What to do:
Look through the data below and work out how many lines contain the string "wire". Give the number alone.

Records:
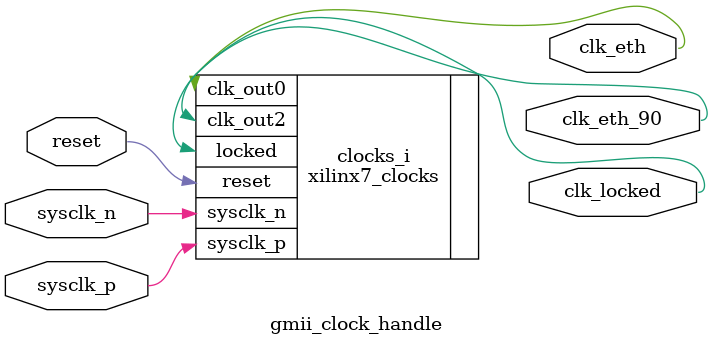
<source format=v>
module gmii_clock_handle(
	input sysclk_p,
	input sysclk_n,
	input reset,
	output clk_eth,  // 125 MHz
	output clk_eth_90,
	output clk_locked
);
// No clk_pin output port:  that only gets used by GMII hardware,
// and we're RGMII.  RGMII Tx clock pin handling is in gmii_to_rgmii.v.

// 20 MHz clock in x50, then divide by 8 to get clk_eth (tx_clk)
xilinx7_clocks #(
	.DIFF_CLKIN("BYPASS"),
	.CLKIN_PERIOD(50),  // SYSCLK = 20MHz
	.MULT     (50),     // 20 MHz X 50 = 1 GHz on-chip VCO
	.DIV0     (8)       // 1 GHz / 8 = 125 MHz
) clocks_i(
	.sysclk_p (sysclk_p),
	.sysclk_n (sysclk_n),
	.reset    (reset),
	.clk_out0 (clk_eth),
	.clk_out2 (clk_eth_90),
	.locked   (clk_locked)
);

endmodule

</source>
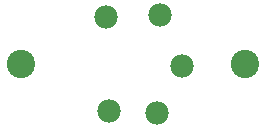
<source format=gbr>
G04 EAGLE Gerber RS-274X export*
G75*
%MOMM*%
%FSLAX34Y34*%
%LPD*%
%INSoldermask Bottom*%
%IPPOS*%
%AMOC8*
5,1,8,0,0,1.08239X$1,22.5*%
G01*
%ADD10C,2.403200*%
%ADD11C,1.981200*%


D10*
X95000Y0D03*
X-95000Y0D03*
D11*
X-20407Y-39628D03*
X-23034Y40042D03*
X20431Y-41412D03*
X42071Y-1077D03*
X23000Y42000D03*
M02*

</source>
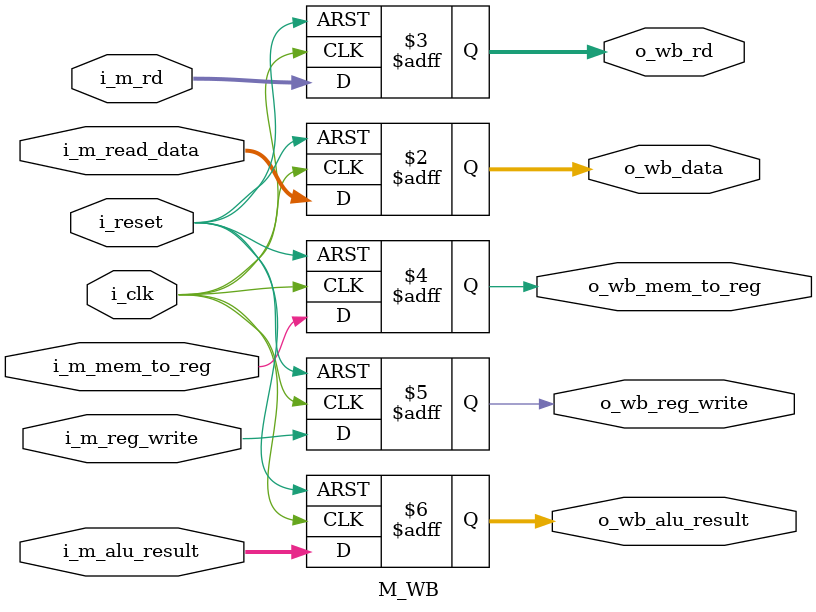
<source format=v>
`timescale 1ns / 1ps

module M_WB (
    input wire i_clk,
    input wire i_reset,
    input wire [31:0] i_m_read_data,            // Datos leídos de memoria
    input wire [4:0]  i_m_rd,                   // ID del registro destino
    input wire [31:0] i_m_alu_result,           // Resultado de la ALU de la etapa MEM
    input wire        i_m_mem_to_reg,           // Señal de escritura de registro desde memoria
    input wire        i_m_reg_write,            // Señal de escritura de registro

    output reg [31:0] o_wb_data,                   // Datos a escribir en el registro
    output reg [4:0]  o_wb_rd,                     // ID del registro destino
    output reg        o_wb_mem_to_reg,             // Señal de escritura de registro desde memoria
    output reg        o_wb_reg_write,                // Señal de escritura de registro
    output reg [31:0] o_wb_alu_result            // Resultado de la ALU de la etapa MEM
);

    always @(posedge i_clk or posedge i_reset) begin
        if (i_reset) begin
            o_wb_data <= 32'b0;
            o_wb_rd <= 5'b0;
            o_wb_mem_to_reg <= 1'b0;
            o_wb_reg_write <= 1'b0;
            o_wb_alu_result <= 32'b0; // Resetea el resultado de la ALU
        end else begin
            o_wb_data <= i_m_read_data; // Datos leídos de memoria
            o_wb_rd <= i_m_rd;          // ID del registro destino
            o_wb_mem_to_reg <= i_m_mem_to_reg; // Señal de escritura de registro desde memoria
            o_wb_reg_write <= i_m_reg_write;   // Señal de escritura de registro
            o_wb_alu_result <= i_m_alu_result; // Resultado de la ALU de la etapa MEM
        end
    end

endmodule
</source>
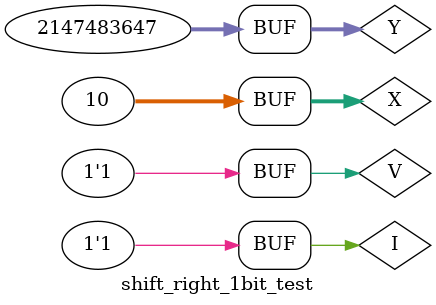
<source format=v>
`timescale 1ns / 1ps


module shift_right_1bit_test;

	// Inputs
	reg [31:0] X;
	reg [31:0] Y;
	reg [31:0] i;

	// Outputs
	wire Z;

	// Instantiate the Unit Under Test (UUT)
	shift_right_1bit uut (
		.X(X), 
		.Y(Y), 
		.I(i), 
		.Z(Z)
	);

	initial begin
      X = 32'b1010; Y = 0; I = 0; V = 0; #100;
      X = 32'b1010; Y = 0; I = 1; V = 0; #100;
      X = 32'b1010; Y = 1; I = 0; V = 0; #100;
      X = 32'b1010; Y = 1; I = 2; V = 0; #100;
      X = 32'b1010; Y = 35; I = 1; V = 0; #100;
      // These will shift by negative amounts because the logic which makes
      // sure Y is handled as unsigned happens in the 32-bit shifter.
      X = 32'b1010; Y = 32'hffffffff; I = 0; V = 0; #100;
      X = 32'b1010; Y = 32'hffffffff; I = 1; V = 0; #100;
      // Should result in 00000000 and 11111111, respectively
      X = 32'b1010; Y = 32'h7fffffff; I = 0; V = 0; #100;
      X = 32'b1010; Y = 32'h7fffffff; I = 1; V = 1; #100;
	end
      
endmodule


</source>
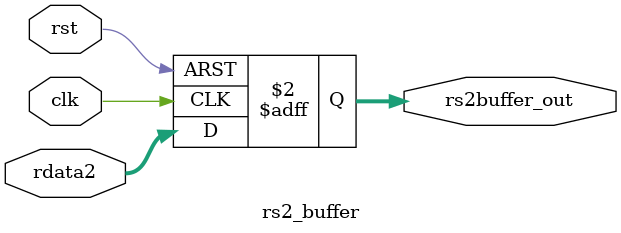
<source format=sv>
module rs2_buffer
(
    input  logic        clk,
    input  logic        rst,
    input  logic [31:0] rdata2,     // Input from register file (rdata1)
    output logic [31:0] rs2buffer_out     // Output to MUX_to_ALUa
);
    always_ff @(posedge clk or posedge rst)
    begin
        if (rst)
            rs2buffer_out <= 32'b0;       // Reset value
        else
            rs2buffer_out <= rdata2;      // Store rdata1
    end
endmodule
</source>
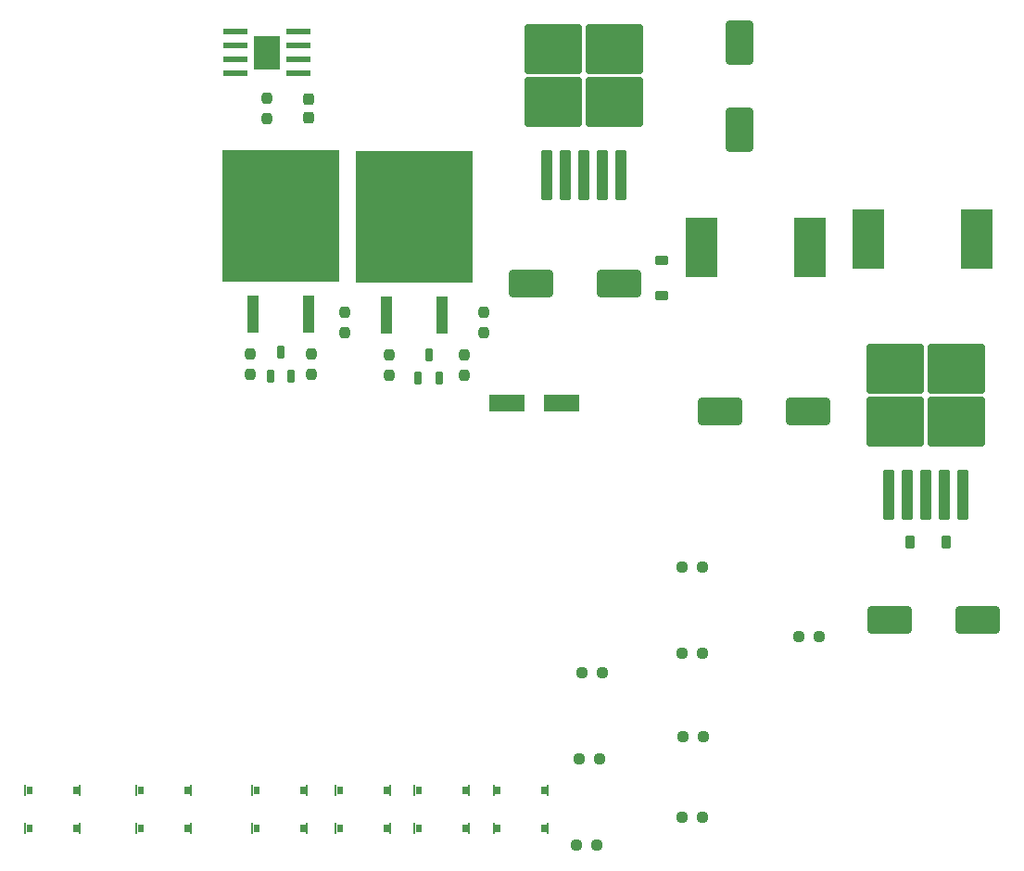
<source format=gbr>
%TF.GenerationSoftware,KiCad,Pcbnew,8.0.3*%
%TF.CreationDate,2024-08-26T23:53:33+05:30*%
%TF.ProjectId,Scout_Board,53636f75-745f-4426-9f61-72642e6b6963,rev?*%
%TF.SameCoordinates,Original*%
%TF.FileFunction,Paste,Top*%
%TF.FilePolarity,Positive*%
%FSLAX46Y46*%
G04 Gerber Fmt 4.6, Leading zero omitted, Abs format (unit mm)*
G04 Created by KiCad (PCBNEW 8.0.3) date 2024-08-26 23:53:33*
%MOMM*%
%LPD*%
G01*
G04 APERTURE LIST*
G04 Aperture macros list*
%AMRoundRect*
0 Rectangle with rounded corners*
0 $1 Rounding radius*
0 $2 $3 $4 $5 $6 $7 $8 $9 X,Y pos of 4 corners*
0 Add a 4 corners polygon primitive as box body*
4,1,4,$2,$3,$4,$5,$6,$7,$8,$9,$2,$3,0*
0 Add four circle primitives for the rounded corners*
1,1,$1+$1,$2,$3*
1,1,$1+$1,$4,$5*
1,1,$1+$1,$6,$7*
1,1,$1+$1,$8,$9*
0 Add four rect primitives between the rounded corners*
20,1,$1+$1,$2,$3,$4,$5,0*
20,1,$1+$1,$4,$5,$6,$7,0*
20,1,$1+$1,$6,$7,$8,$9,0*
20,1,$1+$1,$8,$9,$2,$3,0*%
G04 Aperture macros list end*
%ADD10R,1.041400X3.505200*%
%ADD11R,10.718800X12.014200*%
%ADD12RoundRect,0.250000X0.300000X-2.050000X0.300000X2.050000X-0.300000X2.050000X-0.300000X-2.050000X0*%
%ADD13RoundRect,0.250000X2.375000X-2.025000X2.375000X2.025000X-2.375000X2.025000X-2.375000X-2.025000X0*%
%ADD14RoundRect,0.237500X0.237500X-0.250000X0.237500X0.250000X-0.237500X0.250000X-0.237500X-0.250000X0*%
%ADD15RoundRect,0.237500X0.250000X0.237500X-0.250000X0.237500X-0.250000X-0.237500X0.250000X-0.237500X0*%
%ADD16RoundRect,0.237500X-0.237500X0.250000X-0.237500X-0.250000X0.237500X-0.250000X0.237500X0.250000X0*%
%ADD17RoundRect,0.225000X-0.375000X0.225000X-0.375000X-0.225000X0.375000X-0.225000X0.375000X0.225000X0*%
%ADD18RoundRect,0.075000X0.225000X-0.540000X0.225000X0.540000X-0.225000X0.540000X-0.225000X-0.540000X0*%
%ADD19R,3.200000X1.600000*%
%ADD20R,0.200000X1.100000*%
%ADD21R,0.500000X0.700000*%
%ADD22RoundRect,0.250000X-1.750000X-1.000000X1.750000X-1.000000X1.750000X1.000000X-1.750000X1.000000X0*%
%ADD23R,2.900000X5.400000*%
%ADD24RoundRect,0.250000X1.000000X-1.750000X1.000000X1.750000X-1.000000X1.750000X-1.000000X-1.750000X0*%
%ADD25R,2.400000X3.100000*%
%ADD26R,2.200000X0.500000*%
%ADD27RoundRect,0.225000X-0.225000X-0.375000X0.225000X-0.375000X0.225000X0.375000X-0.225000X0.375000X0*%
%ADD28RoundRect,0.237500X-0.237500X0.300000X-0.237500X-0.300000X0.237500X-0.300000X0.237500X0.300000X0*%
G04 APERTURE END LIST*
D10*
%TO.C,MOSFET1*%
X180340000Y-118224300D03*
D11*
X182880000Y-109220000D03*
D10*
X185420000Y-118224300D03*
%TD*%
D12*
%TO.C,U4*%
X226216000Y-134650000D03*
X227916000Y-134650000D03*
X229616000Y-134650000D03*
D13*
X226841000Y-127925000D03*
X232391000Y-127925000D03*
X226841000Y-123075000D03*
X232391000Y-123075000D03*
D12*
X231316000Y-134650000D03*
X233016000Y-134650000D03*
%TD*%
%TO.C,U3*%
X194974000Y-105440000D03*
X196674000Y-105440000D03*
X198374000Y-105440000D03*
D13*
X195599000Y-98715000D03*
X201149000Y-98715000D03*
X195599000Y-93865000D03*
X201149000Y-93865000D03*
D12*
X200074000Y-105440000D03*
X201774000Y-105440000D03*
%TD*%
D14*
%TO.C,R5*%
X189230000Y-119784500D03*
X189230000Y-117959500D03*
%TD*%
D15*
%TO.C,R7*%
X219860500Y-147574000D03*
X218035500Y-147574000D03*
%TD*%
D16*
%TO.C,R10*%
X173482000Y-121769500D03*
X173482000Y-123594500D03*
%TD*%
D15*
%TO.C,R14*%
X209192500Y-149098000D03*
X207367500Y-149098000D03*
%TD*%
D17*
%TO.C,D1*%
X205486000Y-113158000D03*
X205486000Y-116458000D03*
%TD*%
D15*
%TO.C,R2*%
X199540500Y-166624000D03*
X197715500Y-166624000D03*
%TD*%
D18*
%TO.C,Q1*%
X183266000Y-123952000D03*
X185166000Y-123952000D03*
X184216000Y-121832000D03*
%TD*%
D19*
%TO.C,C2*%
X191342000Y-126238000D03*
X196342000Y-126238000D03*
%TD*%
D20*
%TO.C,S2*%
X157545000Y-161600000D03*
D21*
X157895000Y-161600000D03*
X162145000Y-161600000D03*
D20*
X162495000Y-161600000D03*
X157545000Y-165100000D03*
D21*
X157895000Y-165100000D03*
X162145000Y-165100000D03*
D20*
X162495000Y-165100000D03*
%TD*%
%TO.C,S3*%
X168120000Y-161600000D03*
D21*
X168470000Y-161600000D03*
X172720000Y-161600000D03*
D20*
X173070000Y-161600000D03*
X168120000Y-165100000D03*
D21*
X168470000Y-165100000D03*
X172720000Y-165100000D03*
D20*
X173070000Y-165100000D03*
%TD*%
D15*
%TO.C,R13*%
X209296000Y-156718000D03*
X207471000Y-156718000D03*
%TD*%
D20*
%TO.C,S1*%
X147385000Y-161600000D03*
D21*
X147735000Y-161600000D03*
X151985000Y-161600000D03*
D20*
X152335000Y-161600000D03*
X147385000Y-165100000D03*
D21*
X147735000Y-165100000D03*
X151985000Y-165100000D03*
D20*
X152335000Y-165100000D03*
%TD*%
D18*
%TO.C,Q2*%
X169738000Y-123742000D03*
X171638000Y-123742000D03*
X170688000Y-121622000D03*
%TD*%
D15*
%TO.C,R3*%
X199794500Y-158750000D03*
X197969500Y-158750000D03*
%TD*%
D22*
%TO.C,C6*%
X210884000Y-127000000D03*
X218884000Y-127000000D03*
%TD*%
D14*
%TO.C,R6*%
X176530000Y-119784500D03*
X176530000Y-117959500D03*
%TD*%
D15*
%TO.C,R12*%
X209192500Y-164084000D03*
X207367500Y-164084000D03*
%TD*%
D22*
%TO.C,C3*%
X193612000Y-115316000D03*
X201612000Y-115316000D03*
%TD*%
D20*
%TO.C,S5*%
X182945000Y-161600000D03*
D21*
X183295000Y-161600000D03*
X187545000Y-161600000D03*
D20*
X187895000Y-161600000D03*
X182945000Y-165100000D03*
D21*
X183295000Y-165100000D03*
X187545000Y-165100000D03*
D20*
X187895000Y-165100000D03*
%TD*%
D23*
%TO.C,L1*%
X209172000Y-112014000D03*
X219072000Y-112014000D03*
%TD*%
D14*
%TO.C,R9*%
X187452000Y-123698000D03*
X187452000Y-121873000D03*
%TD*%
D22*
%TO.C,C5*%
X226378000Y-146050000D03*
X234378000Y-146050000D03*
%TD*%
D20*
%TO.C,S6*%
X190150000Y-161600000D03*
D21*
X190500000Y-161600000D03*
X194750000Y-161600000D03*
D20*
X195100000Y-161600000D03*
X190150000Y-165100000D03*
D21*
X190500000Y-165100000D03*
X194750000Y-165100000D03*
D20*
X195100000Y-165100000D03*
%TD*%
%TO.C,S4*%
X175740000Y-161600000D03*
D21*
X176090000Y-161600000D03*
X180340000Y-161600000D03*
D20*
X180690000Y-161600000D03*
X175740000Y-165100000D03*
D21*
X176090000Y-165100000D03*
X180340000Y-165100000D03*
D20*
X180690000Y-165100000D03*
%TD*%
D16*
%TO.C,R1*%
X169418000Y-98401500D03*
X169418000Y-100226500D03*
%TD*%
D24*
%TO.C,C4*%
X212598000Y-101282000D03*
X212598000Y-93282000D03*
%TD*%
D14*
%TO.C,R11*%
X167894000Y-123594500D03*
X167894000Y-121769500D03*
%TD*%
D25*
%TO.C,U1*%
X169418000Y-94234000D03*
D26*
X166543000Y-92329000D03*
X166543000Y-93599000D03*
X166543000Y-94869000D03*
X166543000Y-96139000D03*
X172293000Y-96139000D03*
X172293000Y-94869000D03*
X172293000Y-93599000D03*
X172293000Y-92329000D03*
%TD*%
D27*
%TO.C,D2*%
X228220000Y-138938000D03*
X231520000Y-138938000D03*
%TD*%
D28*
%TO.C,C1*%
X173228000Y-98451500D03*
X173228000Y-100176500D03*
%TD*%
D23*
%TO.C,L2*%
X224412000Y-111252000D03*
X234312000Y-111252000D03*
%TD*%
D15*
%TO.C,R4*%
X200048500Y-150876000D03*
X198223500Y-150876000D03*
%TD*%
D10*
%TO.C,MOSFET2*%
X168148000Y-118135400D03*
D11*
X170688000Y-109131100D03*
D10*
X173228000Y-118135400D03*
%TD*%
D15*
%TO.C,R15*%
X209192500Y-141224000D03*
X207367500Y-141224000D03*
%TD*%
D14*
%TO.C,R8*%
X180594000Y-123698000D03*
X180594000Y-121873000D03*
%TD*%
M02*

</source>
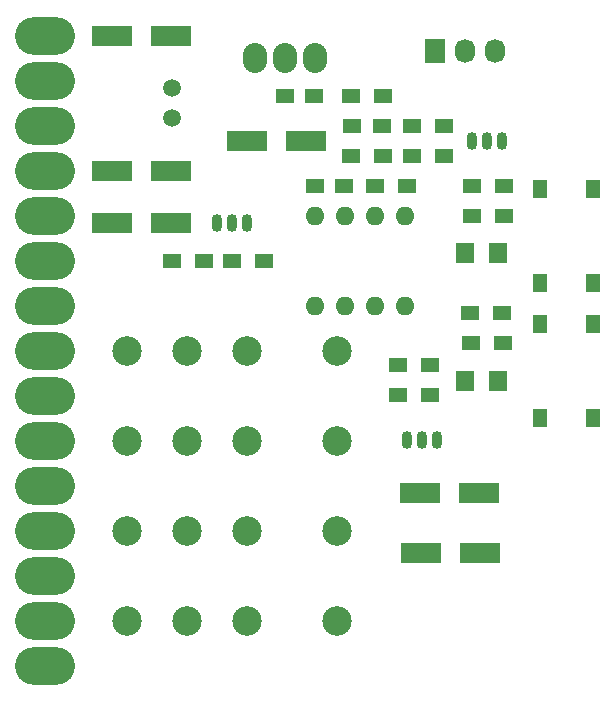
<source format=gts>
G04 #@! TF.FileFunction,Soldermask,Top*
%FSLAX46Y46*%
G04 Gerber Fmt 4.6, Leading zero omitted, Abs format (unit mm)*
G04 Created by KiCad (PCBNEW (2015-10-14 BZR 6269)-product) date Thursday, October 15, 2015 'PMt' 05:26:15 PM*
%MOMM*%
G01*
G04 APERTURE LIST*
%ADD10C,0.100000*%
%ADD11C,2.500000*%
%ADD12O,5.080000X3.175000*%
%ADD13R,1.500000X1.250000*%
%ADD14C,1.501140*%
%ADD15R,3.500120X1.800860*%
%ADD16R,1.597660X1.800860*%
%ADD17O,1.600000X1.600000*%
%ADD18R,1.727200X2.032000*%
%ADD19O,1.727200X2.032000*%
%ADD20O,0.899160X1.501140*%
%ADD21R,1.500000X1.300000*%
%ADD22R,1.300000X1.550000*%
%ADD23O,2.032000X2.540000*%
G04 APERTURE END LIST*
D10*
D11*
X107950000Y-85725000D03*
X113030000Y-85725000D03*
X118110000Y-85725000D03*
X125730000Y-85725000D03*
X125730000Y-78105000D03*
X118110000Y-78105000D03*
X113030000Y-78105000D03*
X107950000Y-78105000D03*
X107950000Y-100965000D03*
X113030000Y-100965000D03*
X118110000Y-100965000D03*
X125730000Y-100965000D03*
X125730000Y-93345000D03*
X118110000Y-93345000D03*
X113030000Y-93345000D03*
X107950000Y-93345000D03*
D12*
X100965000Y-51435000D03*
X100965000Y-55245000D03*
X100965000Y-59055000D03*
X100965000Y-62865000D03*
X100965000Y-66675000D03*
X100965000Y-70485000D03*
X100965000Y-74295000D03*
X100965000Y-78105000D03*
X100965000Y-81915000D03*
X100965000Y-85725000D03*
X100965000Y-89535000D03*
X100965000Y-93345000D03*
X100965000Y-97155000D03*
X100965000Y-100965000D03*
X100965000Y-104775000D03*
D13*
X129520000Y-59055000D03*
X127020000Y-59055000D03*
D14*
X111760000Y-58420000D03*
X111760000Y-55880000D03*
D13*
X123785000Y-56515000D03*
X121285000Y-56515000D03*
X126325000Y-64135000D03*
X123825000Y-64135000D03*
D15*
X132715000Y-90170000D03*
X137713720Y-90170000D03*
X132796280Y-95250000D03*
X137795000Y-95250000D03*
X118110000Y-60325000D03*
X123108720Y-60325000D03*
X111678720Y-51435000D03*
X106680000Y-51435000D03*
D16*
X139364720Y-69850000D03*
X136525000Y-69850000D03*
X139364720Y-80645000D03*
X136525000Y-80645000D03*
D15*
X106680000Y-62865000D03*
X111678720Y-62865000D03*
X106680000Y-67310000D03*
X111678720Y-67310000D03*
D17*
X123825000Y-74295000D03*
X126365000Y-74295000D03*
X128905000Y-74295000D03*
X131445000Y-74295000D03*
X131445000Y-66675000D03*
X128905000Y-66675000D03*
X126365000Y-66675000D03*
X123825000Y-66675000D03*
D18*
X133985000Y-52705000D03*
D19*
X136525000Y-52705000D03*
X139065000Y-52705000D03*
D20*
X132937555Y-85682351D03*
X134207555Y-85682351D03*
X131667555Y-85682351D03*
X138430000Y-60325000D03*
X139700000Y-60325000D03*
X137160000Y-60325000D03*
X116840000Y-67310000D03*
X118110000Y-67310000D03*
X115570000Y-67310000D03*
D21*
X133572555Y-81872351D03*
X130872555Y-81872351D03*
X129620000Y-61595000D03*
X126920000Y-61595000D03*
X130872555Y-79332351D03*
X133572555Y-79332351D03*
X134780000Y-61595000D03*
X132080000Y-61595000D03*
X132080000Y-59055000D03*
X134780000Y-59055000D03*
X126920000Y-56515000D03*
X129620000Y-56515000D03*
X137160000Y-64135000D03*
X139860000Y-64135000D03*
X137160000Y-66675000D03*
X139860000Y-66675000D03*
X137000000Y-74930000D03*
X139700000Y-74930000D03*
X137080000Y-77470000D03*
X139780000Y-77470000D03*
X131605000Y-64135000D03*
X128905000Y-64135000D03*
X114460000Y-70485000D03*
X111760000Y-70485000D03*
X119540000Y-70485000D03*
X116840000Y-70485000D03*
D22*
X147375000Y-72390000D03*
X142875000Y-72390000D03*
X142875000Y-64440000D03*
X147375000Y-64440000D03*
X147375000Y-83820000D03*
X142875000Y-83820000D03*
X142875000Y-75870000D03*
X147375000Y-75870000D03*
D23*
X121285000Y-53340000D03*
X123825000Y-53340000D03*
X118745000Y-53340000D03*
M02*

</source>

Output of the task:
8